Das Gebrüll auf der Strasse hört man auch bei geschlossenem Fenster. An der Kleinen Jägerstrasse 5 in Berlin wohnt die Familie Bendheim. «Arthur Bendheim, Knöpfe en gros», steht im Telefonbuch von 1934. Die damals 13-jährige Margot, ihre Eltern und ihr Bruder Ralph sind jeden Tag grösseren Anfeindungen ausgesetzt, auf den Strassen toben die Nationalsozialisten. Diktator Hitler hat die Stadt, das ganze Land, fest im Griff. Der Terror gegen Jüdinnen und Juden ist Alltag. Der Hass laut.
Über 80 Jahre später sitzt Margot Friedländer, wie sie jetzt zum Nachnamen heisst, beim Interview mit dem «Spiegel» und sagt: «So hat es damals auch angefangen. Der Hass ist wieder laut geworden.» Die Hundertjährige beschreibt die aktuelle politische Lage in Deutschland.
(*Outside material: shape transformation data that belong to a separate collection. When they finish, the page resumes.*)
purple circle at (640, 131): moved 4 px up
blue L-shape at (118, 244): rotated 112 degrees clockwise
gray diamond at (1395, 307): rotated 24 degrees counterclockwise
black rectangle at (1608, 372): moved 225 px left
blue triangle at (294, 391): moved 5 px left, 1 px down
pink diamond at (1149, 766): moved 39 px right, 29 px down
Sie sagt es mit leiser Stimme, mit grossen Augen und wiederholt ihre Botschaft «Seid Menschen».
Zurück in der Stadt, in der sie Terror erlebte
Friedländer überlebte Verfolgung und Konzentrationslager, emigrierte nach der Befreiung in die USA, nach New York. Noch in Deutschland heiratete sie Adolf Friedländer, den sie von früher kannte und im KZ wiedersah. Beide, Margot und Adolf, hatten im Holocaust ihre Familie verloren.
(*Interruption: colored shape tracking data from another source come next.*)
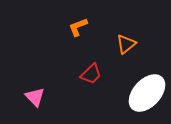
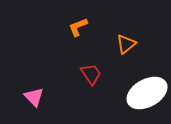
red trapezoid: rotated 80 degrees counterclockwise
white ellipse: rotated 18 degrees clockwise
pink triangle: moved 1 px left
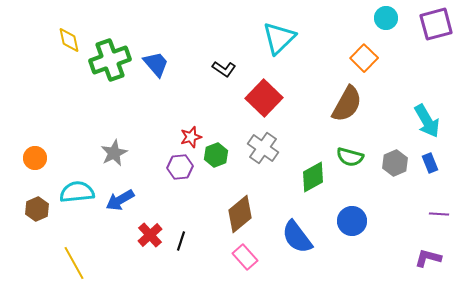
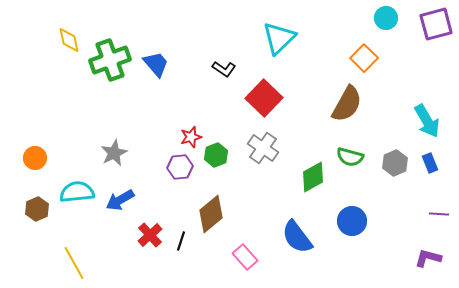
brown diamond: moved 29 px left
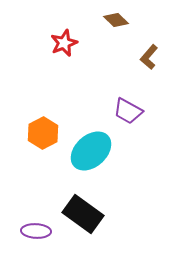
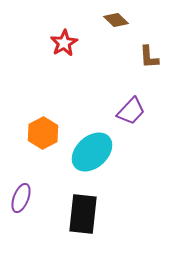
red star: rotated 8 degrees counterclockwise
brown L-shape: rotated 45 degrees counterclockwise
purple trapezoid: moved 3 px right; rotated 76 degrees counterclockwise
cyan ellipse: moved 1 px right, 1 px down
black rectangle: rotated 60 degrees clockwise
purple ellipse: moved 15 px left, 33 px up; rotated 72 degrees counterclockwise
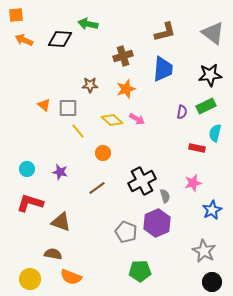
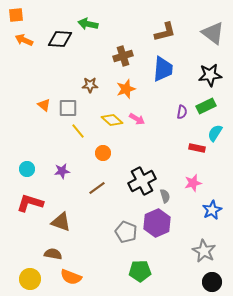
cyan semicircle: rotated 18 degrees clockwise
purple star: moved 2 px right, 1 px up; rotated 21 degrees counterclockwise
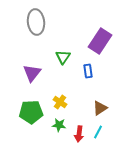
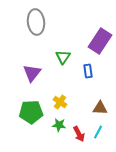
brown triangle: rotated 35 degrees clockwise
red arrow: rotated 35 degrees counterclockwise
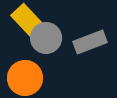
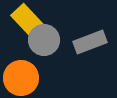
gray circle: moved 2 px left, 2 px down
orange circle: moved 4 px left
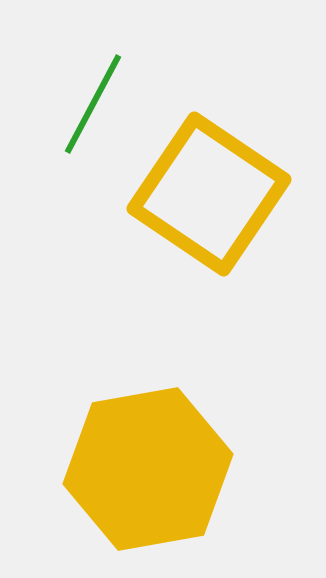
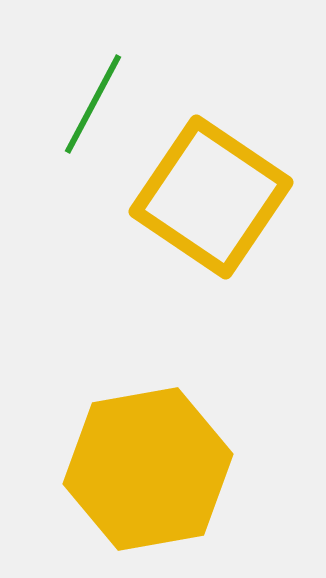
yellow square: moved 2 px right, 3 px down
Im hohen Alter besuchte die Damenschneiderin Friedländer einen Kurs: «Autobiografisches Schreiben». Und sie schrieb ihre Geschichte auf, landete einen Bestseller. Als Witwe kam sie 2010 nach Berlin zurück, nach über 60 Jahren, in die Stadt, in der sie verfolgt und terrorisiert wurde.
Besuch empfing Friedländer in ihrer Seniorenresidenz beim Kurfürstendamm. Eine kleine Frau mit sanfter Stimme. Es gibt Menschen, die nehmen einen Raum ganz ein mit ihrer Ausstrahlung, mit dem Glanz in ihren Augen. Menschen wie Margot Friedländer.
Sie erzählte ihre Geschichte, nüchtern fast, aber umso eindringlicher. Sie tat das gegenüber Journalisten, aber vor allem vor Schülerinnen und Schülern, um die Erinnerung an den Nazi-Terror und die Judenverfolgung wachzuhalten.
Der Hass wird wieder lauter
«Wir können nicht dankbar genug sein», sagt die deutsche alt Kanzlerin Angela Merkel, «dass Margot Friedländer die Kraft fand, von ihrer Leidens- und Lebensgeschichte zu erzählen. Damit legte sie Zeugnis ab.» Neu-Kanzler Friedrich Merz betont: «Sie hat uns ihre Geschichte anvertraut. Es ist unsere Aufgabe und unsere Pflicht, sie weiterzutragen.»
Trotz aller Erinnerung, die Friedländer unermüdlich weitergab: Gehört wurde sie nicht mehr überall. In deutschen Schulen werden wieder Hitlergrüsse gezeigt, der Hass ist vielerorts lauter als die Stimme Friedländers, viel lauter.
Margot Friedländers Vermächtnis ist uns Mahnung und Verpflichtung. Es bleibt unsere Verantwortung, die jüdische Gemeinschaft in unserem Land nie wieder im Stich zu lassen.
Auf Social Media werden Jugendliche von Rechtsextremen umgarnt, es wird versucht, die Geschichte vergessen zu machen, die Erinnerungskultur zurückzudrängen. Von «Schuldkult» ist rechts aussen die Rede, man müsse die schönen Seiten der deutschen Geschichte wieder mehr vermitteln. In Chats geben sich Jugendliche den Übernamen «Göring», viele Lehrpersonen wollen aufgeben.
Auch darum sagt Bundespräsident Frank-Walter Steinmeier: «Margot Friedländers Vermächtnis ist uns Mahnung und Verpflichtung, gerade in einer Zeit, in der die Demokratie angefochten wird und sich Antisemitismus wieder unverhohlen zeigt, bleibt es unsere Verantwortung, die jüdische Gemeinschaft in unserem Land nie wieder im Stich zu lassen.»
Diese Worte braucht es offenbar. 2025, wo das Gebrüll wieder zu hören ist. Wo der Hass wieder laut geworden ist.